My heart felt respect and gratitude to my fellow artists Cassandra Eustace and Richard Forrest, and to our curators Maeve Lynch and Sophie Behal. 






Sunday, April 27, 2014

Residency at Centre Culturel Irlandais.

I am delighted to share that I have been awarded a residency at Centre Culturel Irlandais, The Irish College in Paris, for September. I am looking froward to spending time at Cite de l'Architecture, not sure I can contain myself until September, happy days!


View from the restaurant at Cite de l'Archiecture.


Saturday, March 8, 2014

Research week in Paris.


We get a study/ research week in January from CIT/CCAD and I spent mine in Paris researching a residency I was applying for. Nobody believed me- but I actually was researching! I spent most of my time at Cité de l'Architecture et du Patrimoine, which is a museum of architecture in a stunning crescent shaped building in Trocadero, orientated so that the exhibition spaces have views of the Eiffel tower.
Eiffel Tower, the view from every window.
There is a postcard I saw years ago that has an image of a 1950’s housewife in a new kitchen with the caption “I’m so excited I could puke”. Its very unprofessional on a professional blog page to include such a thought, but that phrase kept going through my head. I could not keep the smile from my face.

On the ground floor they have various size models of many famous French buildings, churches mostly, where you are shown the details of their construction, a section of Notre Dame ceiling turned on its roof, details and angles that you would never be able to see in the real building. You can look straight through a window that in reality would be hundreds of feet off the ground. 


Ceiling, Notre Dame, Paris

 The museum has many skeletal constructions showing how a building is supported. Beautiful objects in an institution whose mission is to share the parts of the buildings that the public do not need to see, to bring the public to an understanding of how buildings are made.


Model of a concert hall room 

1864 
Eugène-Emmanuel 
Viollet-le-Duc. 

The model is displayed alongside the drawings.


I kept imagining what these models would look like as a photograph, made using a large format camera to make use of the camera movements to be able to place the focus, and orchestrate the composition, in a way that the real building would not allow.
Upstairs there were models of more contemporary buildings, including those ‘non realisee’. I didn’t understand the text on the walls, I didn’t want the interpretative headset, I wanted my experience to be a purely visual one. The battery on my 'sketchbook camera' was exhausted, and even that freed me to just look, not record.

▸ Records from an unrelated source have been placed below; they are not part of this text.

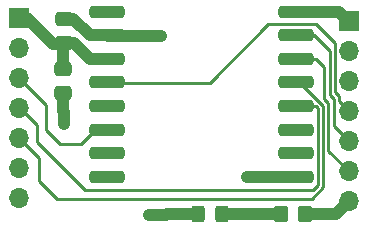
<source format=gbr>
%TF.GenerationSoftware,KiCad,Pcbnew,6.0.5-a6ca702e91~116~ubuntu20.04.1*%
%TF.CreationDate,2022-05-10T07:15:39-05:00*%
%TF.ProjectId,Ra-01_433Mhz_v001,52612d30-315f-4343-9333-4d687a5f7630,rev?*%
%TF.SameCoordinates,Original*%
%TF.FileFunction,Copper,L1,Top*%
%TF.FilePolarity,Positive*%
%FSLAX46Y46*%
G04 Gerber Fmt 4.6, Leading zero omitted, Abs format (unit mm)*
G04 Created by KiCad (PCBNEW 6.0.5-a6ca702e91~116~ubuntu20.04.1) date 2022-05-10 07:15:39*
%MOMM*%
%LPD*%
G01*
G04 APERTURE LIST*
G04 Aperture macros list*
%AMRoundRect*
0 Rectangle with rounded corners*
0 $1 Rounding radius*
0 $2 $3 $4 $5 $6 $7 $8 $9 X,Y pos of 4 corners*
0 Add a 4 corners polygon primitive as box body*
4,1,4,$2,$3,$4,$5,$6,$7,$8,$9,$2,$3,0*
0 Add four circle primitives for the rounded corners*
1,1,$1+$1,$2,$3*
1,1,$1+$1,$4,$5*
1,1,$1+$1,$6,$7*
1,1,$1+$1,$8,$9*
0 Add four rect primitives between the rounded corners*
20,1,$1+$1,$2,$3,$4,$5,0*
20,1,$1+$1,$4,$5,$6,$7,0*
20,1,$1+$1,$6,$7,$8,$9,0*
20,1,$1+$1,$8,$9,$2,$3,0*%
G04 Aperture macros list end*
%TA.AperFunction,SMDPad,CuDef*%
%ADD10RoundRect,0.250000X-0.475000X0.337500X-0.475000X-0.337500X0.475000X-0.337500X0.475000X0.337500X0*%
%TD*%
%TA.AperFunction,SMDPad,CuDef*%
%ADD11RoundRect,0.250000X0.475000X-0.337500X0.475000X0.337500X-0.475000X0.337500X-0.475000X-0.337500X0*%
%TD*%
%TA.AperFunction,ComponentPad*%
%ADD12R,1.700000X1.700000*%
%TD*%
%TA.AperFunction,ComponentPad*%
%ADD13O,1.700000X1.700000*%
%TD*%
%TA.AperFunction,SMDPad,CuDef*%
%ADD14RoundRect,0.250000X0.350000X0.450000X-0.350000X0.450000X-0.350000X-0.450000X0.350000X-0.450000X0*%
%TD*%
%TA.AperFunction,SMDPad,CuDef*%
%ADD15RoundRect,0.250000X-0.325000X-0.450000X0.325000X-0.450000X0.325000X0.450000X-0.325000X0.450000X0*%
%TD*%
%TA.AperFunction,SMDPad,CuDef*%
%ADD16RoundRect,0.250000X-1.250000X0.250000X-1.250000X-0.250000X1.250000X-0.250000X1.250000X0.250000X0*%
%TD*%
%TA.AperFunction,ViaPad*%
%ADD17C,0.800000*%
%TD*%
%TA.AperFunction,Conductor*%
%ADD18C,0.250000*%
%TD*%
%TA.AperFunction,Conductor*%
%ADD19C,1.000000*%
%TD*%
G04 APERTURE END LIST*
D10*
%TO.P,C1,1*%
%TO.N,VCC*%
X143470000Y-82652500D03*
%TO.P,C1,2*%
%TO.N,GND*%
X143470000Y-84727500D03*
%TD*%
D11*
%TO.P,C2,1*%
%TO.N,VCC*%
X143500000Y-80467500D03*
%TO.P,C2,2*%
%TO.N,GND*%
X143500000Y-78392500D03*
%TD*%
D12*
%TO.P,J1,1,Pin_1*%
%TO.N,VCC*%
X139700000Y-78300000D03*
D13*
%TO.P,J1,2,Pin_2*%
%TO.N,D4*%
X139700000Y-80840000D03*
%TO.P,J1,3,Pin_3*%
%TO.N,D3*%
X139700000Y-83380000D03*
%TO.P,J1,4,Pin_4*%
%TO.N,D13{slash}SCK*%
X139700000Y-85920000D03*
%TO.P,J1,5,Pin_5*%
%TO.N,D12{slash}MISO*%
X139700000Y-88460000D03*
%TO.P,J1,6,Pin_6*%
%TO.N,D2{slash}INT0*%
X139700000Y-91000000D03*
%TO.P,J1,7,Pin_7*%
%TO.N,A5{slash}SCL*%
X139700000Y-93540000D03*
%TD*%
D12*
%TO.P,J2,1,Pin_1*%
%TO.N,GND*%
X167640000Y-78600000D03*
D13*
%TO.P,J2,2,Pin_2*%
%TO.N,D5*%
X167640000Y-81140000D03*
%TO.P,J2,3,Pin_3*%
%TO.N,D7*%
X167640000Y-83680000D03*
%TO.P,J2,4,Pin_4*%
%TO.N,D9*%
X167640000Y-86220000D03*
%TO.P,J2,5,Pin_5*%
%TO.N,D10{slash}SS*%
X167640000Y-88760000D03*
%TO.P,J2,6,Pin_6*%
%TO.N,D11{slash}MOSI*%
X167640000Y-91300000D03*
%TO.P,J2,7,Pin_7*%
%TO.N,D6*%
X167640000Y-93840000D03*
%TD*%
D14*
%TO.P,R1,1*%
%TO.N,D6*%
X163900000Y-94940000D03*
%TO.P,R1,2*%
%TO.N,Net-(D1-Pad2)*%
X161900000Y-94940000D03*
%TD*%
D15*
%TO.P,D1,1,K*%
%TO.N,GND*%
X154847500Y-94960000D03*
%TO.P,D1,2,A*%
%TO.N,Net-(D1-Pad2)*%
X156897500Y-94960000D03*
%TD*%
D16*
%TO.P,U1,1,ANT*%
%TO.N,unconnected-(U1-Pad1)*%
X147140000Y-77790000D03*
%TO.P,U1,2,GND*%
%TO.N,GND*%
X147140000Y-79790000D03*
%TO.P,U1,3,3V3*%
%TO.N,VCC*%
X147140000Y-81790000D03*
%TO.P,U1,4,RESET*%
%TO.N,D9*%
X147140000Y-83790000D03*
%TO.P,U1,5,DIO0*%
%TO.N,unconnected-(U1-Pad5)*%
X147140000Y-85790000D03*
%TO.P,U1,6,DIO1*%
%TO.N,D3*%
X147140000Y-87790000D03*
%TO.P,U1,7,DIO2*%
%TO.N,unconnected-(U1-Pad7)*%
X147140000Y-89790000D03*
%TO.P,U1,8,DIO3*%
%TO.N,unconnected-(U1-Pad8)*%
X147140000Y-91790000D03*
%TO.P,U1,9,GND*%
%TO.N,GND*%
X163140000Y-91790000D03*
%TO.P,U1,10,DIO4*%
%TO.N,unconnected-(U1-Pad10)*%
X163140000Y-89790000D03*
%TO.P,U1,11,DIO5*%
%TO.N,unconnected-(U1-Pad11)*%
X163140000Y-87790000D03*
%TO.P,U1,12,SCK*%
%TO.N,D13{slash}SCK*%
X163140000Y-85790000D03*
%TO.P,U1,13,MISO*%
%TO.N,D12{slash}MISO*%
X163140000Y-83790000D03*
%TO.P,U1,14,MOSI*%
%TO.N,D11{slash}MOSI*%
X163140000Y-81790000D03*
%TO.P,U1,15,NSS*%
%TO.N,D10{slash}SS*%
X163140000Y-79790000D03*
%TO.P,U1,16,GND*%
%TO.N,GND*%
X163140000Y-77790000D03*
%TD*%
D17*
%TO.N,GND*%
X152220000Y-94970000D03*
X143520000Y-86280000D03*
X151780000Y-79850000D03*
X150720000Y-95000000D03*
X158950000Y-91820000D03*
X160320000Y-91790000D03*
X150390000Y-79890000D03*
X143520000Y-87350000D03*
%TD*%
D18*
%TO.N,GND*%
X158950000Y-91820000D02*
X158980000Y-91790000D01*
D19*
X158980000Y-91790000D02*
X160320000Y-91790000D01*
X160320000Y-91790000D02*
X163140000Y-91790000D01*
D18*
%TO.N,D12{slash}MISO*%
X163140000Y-83790000D02*
X163452493Y-83790000D01*
X141440000Y-90200000D02*
X139700000Y-88460000D01*
X163452493Y-83790000D02*
X165450480Y-85787987D01*
X165450480Y-85787987D02*
X165450480Y-92665237D01*
X165450480Y-92665237D02*
X164485717Y-93630000D01*
X141440000Y-92100000D02*
X141440000Y-90200000D01*
X164485717Y-93630000D02*
X142970000Y-93630000D01*
X142970000Y-93630000D02*
X141440000Y-92100000D01*
D19*
%TO.N,VCC*%
X139700000Y-78300000D02*
X140380000Y-78300000D01*
X140380000Y-78300000D02*
X142600000Y-80520000D01*
X142600000Y-80520000D02*
X143447500Y-80520000D01*
X143447500Y-80520000D02*
X143500000Y-80467500D01*
X143500000Y-80467500D02*
X144377500Y-80467500D01*
X144377500Y-80467500D02*
X145700000Y-81790000D01*
X145700000Y-81790000D02*
X147140000Y-81790000D01*
%TO.N,GND*%
X143500000Y-78392500D02*
X144302500Y-78392500D01*
X144302500Y-78392500D02*
X145700000Y-79790000D01*
X145700000Y-79790000D02*
X147140000Y-79790000D01*
X143520000Y-87350000D02*
X143530000Y-87340000D01*
X143530000Y-87340000D02*
X143530000Y-86290000D01*
D18*
X143530000Y-86290000D02*
X143520000Y-86280000D01*
%TO.N,D13{slash}SCK*%
X140000000Y-86360000D02*
X140190000Y-86360000D01*
X140190000Y-86360000D02*
X141230000Y-87400000D01*
X141230000Y-87400000D02*
X141230000Y-88840000D01*
X145300000Y-92910000D02*
X164569999Y-92910000D01*
X141230000Y-88840000D02*
X145300000Y-92910000D01*
X164569999Y-92910000D02*
X165000960Y-92479039D01*
X165000960Y-92479039D02*
X165000960Y-85990960D01*
X165000960Y-85990960D02*
X164830000Y-85820000D01*
X164830000Y-85820000D02*
X162700000Y-85820000D01*
%TO.N,D9*%
X167640000Y-86220000D02*
X166799040Y-85379040D01*
X166799040Y-85379040D02*
X166799040Y-84959040D01*
X166799040Y-84959040D02*
X166465489Y-84625489D01*
X166465489Y-80475489D02*
X164860000Y-78870000D01*
X166465489Y-84625489D02*
X166465489Y-80475489D01*
X164860000Y-78870000D02*
X160810000Y-78870000D01*
X160810000Y-78870000D02*
X155860000Y-83820000D01*
X155860000Y-83820000D02*
X146700000Y-83820000D01*
%TO.N,D10{slash}SS*%
X167640000Y-88760000D02*
X166349520Y-87469520D01*
X166349520Y-87469520D02*
X166349520Y-85179520D01*
X166349520Y-85179520D02*
X166015969Y-84845969D01*
X166015969Y-84845969D02*
X166015969Y-81175969D01*
X166015969Y-81175969D02*
X164660000Y-79820000D01*
X164660000Y-79820000D02*
X162700000Y-79820000D01*
%TO.N,D11{slash}MOSI*%
X167640000Y-91300000D02*
X165900000Y-89560000D01*
X164900000Y-81820000D02*
X162700000Y-81820000D01*
X165900000Y-89560000D02*
X165900000Y-85510000D01*
X165900000Y-85510000D02*
X165566449Y-85176449D01*
X165566449Y-85176449D02*
X165566449Y-82486449D01*
X165566449Y-82486449D02*
X164900000Y-81820000D01*
%TO.N,D12{slash}MISO*%
X162700000Y-83820000D02*
X163110000Y-83820000D01*
X163110000Y-83820000D02*
X163140000Y-83790000D01*
%TO.N,D3*%
X146700000Y-87820000D02*
X146120000Y-87820000D01*
X146120000Y-87820000D02*
X144950000Y-88990000D01*
X142000000Y-87800000D02*
X142000000Y-85680000D01*
X144950000Y-88990000D02*
X143190000Y-88990000D01*
X143190000Y-88990000D02*
X142000000Y-87800000D01*
X142000000Y-85680000D02*
X139700000Y-83380000D01*
%TO.N,VCC*%
X145820000Y-81820000D02*
X146700000Y-81820000D01*
D19*
X143470000Y-82652500D02*
X143470000Y-80497500D01*
D18*
X143470000Y-80497500D02*
X143500000Y-80467500D01*
D19*
%TO.N,GND*%
X143470000Y-86230000D02*
X143470000Y-84727500D01*
D18*
X152190000Y-95000000D02*
X152220000Y-94970000D01*
D19*
X152220000Y-94970000D02*
X154837500Y-94970000D01*
D18*
X154837500Y-94970000D02*
X154847500Y-94960000D01*
D19*
X150430000Y-79850000D02*
X150390000Y-79890000D01*
X150720000Y-95000000D02*
X152190000Y-95000000D01*
X150390000Y-79890000D02*
X147240000Y-79890000D01*
X166830000Y-77790000D02*
X167640000Y-78600000D01*
X163140000Y-77790000D02*
X166830000Y-77790000D01*
D18*
X143520000Y-86280000D02*
X143470000Y-86230000D01*
X147240000Y-79890000D02*
X147140000Y-79790000D01*
D19*
X151780000Y-79850000D02*
X150430000Y-79850000D01*
D18*
%TO.N,Net-(D1-Pad2)*%
X156917500Y-94940000D02*
X156897500Y-94960000D01*
D19*
X161900000Y-94940000D02*
X156917500Y-94940000D01*
%TO.N,D6*%
X166540000Y-94940000D02*
X163900000Y-94940000D01*
X167640000Y-93840000D02*
X166540000Y-94940000D01*
%TD*%
M02*

</source>
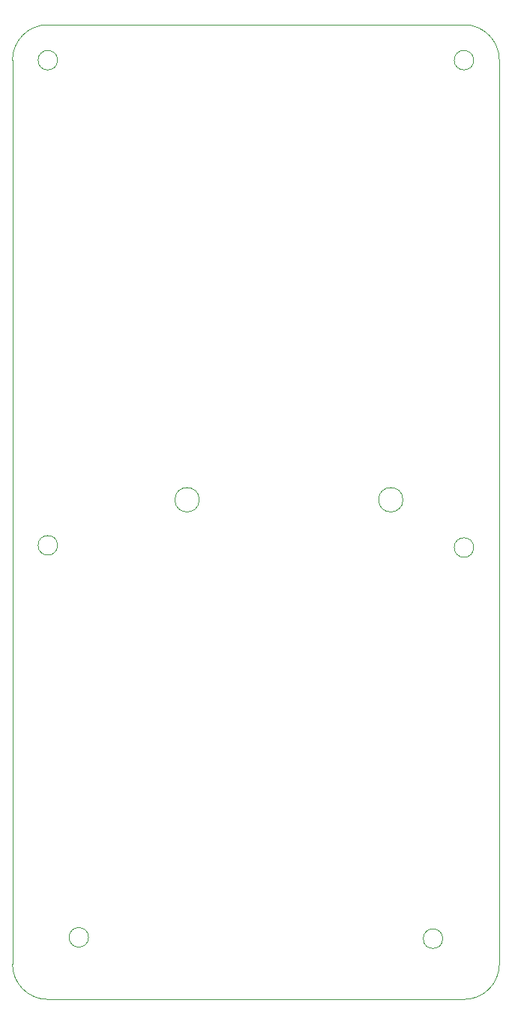
<source format=gbr>
%TF.GenerationSoftware,KiCad,Pcbnew,9.0.2*%
%TF.CreationDate,2025-07-10T20:26:42+02:00*%
%TF.ProjectId,pcb,7063622e-6b69-4636-9164-5f7063625858,rev?*%
%TF.SameCoordinates,Original*%
%TF.FileFunction,Profile,NP*%
%FSLAX46Y46*%
G04 Gerber Fmt 4.6, Leading zero omitted, Abs format (unit mm)*
G04 Created by KiCad (PCBNEW 9.0.2) date 2025-07-10 20:26:42*
%MOMM*%
%LPD*%
G01*
G04 APERTURE LIST*
%TA.AperFunction,Profile*%
%ADD10C,0.050000*%
%TD*%
G04 APERTURE END LIST*
D10*
X175100000Y-111000000D02*
G75*
G02*
X172900000Y-111000000I-1100000J0D01*
G01*
X172900000Y-111000000D02*
G75*
G02*
X175100000Y-111000000I1100000J0D01*
G01*
X171600000Y-155150000D02*
G75*
G02*
X169400000Y-155150000I-1100000J0D01*
G01*
X169400000Y-155150000D02*
G75*
G02*
X171600000Y-155150000I1100000J0D01*
G01*
X144105000Y-105610000D02*
G75*
G02*
X141355000Y-105610000I-1375000J0D01*
G01*
X141355000Y-105610000D02*
G75*
G02*
X144105000Y-105610000I1375000J0D01*
G01*
X175100000Y-56000000D02*
G75*
G02*
X172900000Y-56000000I-1100000J0D01*
G01*
X172900000Y-56000000D02*
G75*
G02*
X175100000Y-56000000I1100000J0D01*
G01*
X123000001Y-55999999D02*
G75*
G02*
X127000000Y-52000001I3999999J-1D01*
G01*
X174000000Y-52000001D02*
G75*
G02*
X177999999Y-56000000I0J-3999999D01*
G01*
X178000000Y-158000000D02*
G75*
G02*
X174000001Y-162000000I-4000000J0D01*
G01*
X127000000Y-52000001D02*
X174000000Y-52000001D01*
X177999999Y-56000000D02*
X178000000Y-158000000D01*
X131600000Y-155000000D02*
G75*
G02*
X129400000Y-155000000I-1100000J0D01*
G01*
X129400000Y-155000000D02*
G75*
G02*
X131600000Y-155000000I1100000J0D01*
G01*
X128100000Y-56000000D02*
G75*
G02*
X125900000Y-56000000I-1100000J0D01*
G01*
X125900000Y-56000000D02*
G75*
G02*
X128100000Y-56000000I1100000J0D01*
G01*
X128100000Y-110750000D02*
G75*
G02*
X125900000Y-110750000I-1100000J0D01*
G01*
X125900000Y-110750000D02*
G75*
G02*
X128100000Y-110750000I1100000J0D01*
G01*
X174000001Y-161999999D02*
X127000000Y-161999999D01*
X126999999Y-161999999D02*
G75*
G02*
X123000001Y-158000000I1J3999999D01*
G01*
X123000000Y-158000000D02*
X123000001Y-55999999D01*
X167105000Y-105610000D02*
G75*
G02*
X164355000Y-105610000I-1375000J0D01*
G01*
X164355000Y-105610000D02*
G75*
G02*
X167105000Y-105610000I1375000J0D01*
G01*
M02*

</source>
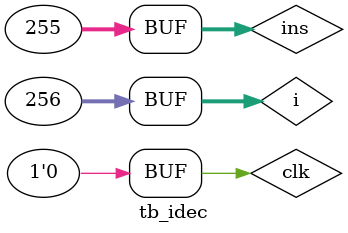
<source format=v>
`timescale 1ns / 1ps


module tb_idec(

    );
    
    reg clk;
    reg [31:0] ins;
    wire [255:0] ins_test;
    wire [7:0] cfg_test;
    integer i;
        
        
    initial begin
    clk = 0;
    ins = 0;
    #100;
    for(i=0; i < 256; i = i + 1)
        begin
            ins = i;
            #10;
            end
    end
    
    
        
        
    cu_idec uut(ins, ins_test, cfg_test);
    
endmodule

</source>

There is a full size reconstruction of Le Corbusier’s Marseille Unité d'Habitation, the outside left with the method of construction showing. The kitchen sink unit looked like it was moulded from one piece of metal- a beautiful sculptural object.
 
Unité d'Habitation, Marseille, Le Corbusier 1947-1952 

I won’t go on, but it felt like my jigsaw piece fitted right in this place, these vessels for containing light, these explanations that often brought more questions into my mind than answers.
I will get back to spend more time there, if my application for the residency is successful or not- I want to make work in that space, an interrogation of perception and scale, understanding, beauty and a consideration of unknowing.

I left Paris, to fly to Belfast to present a paper at the All Ireland Architecture Research Group (AIARG) annual conference. Judging by my overwhelming emotional response to the ‘Cite’ I feel secure in the fact that my work is firmly positioned in the conversation between photography and architecture, and now I am filled with excitement as to where that conversation will lead me.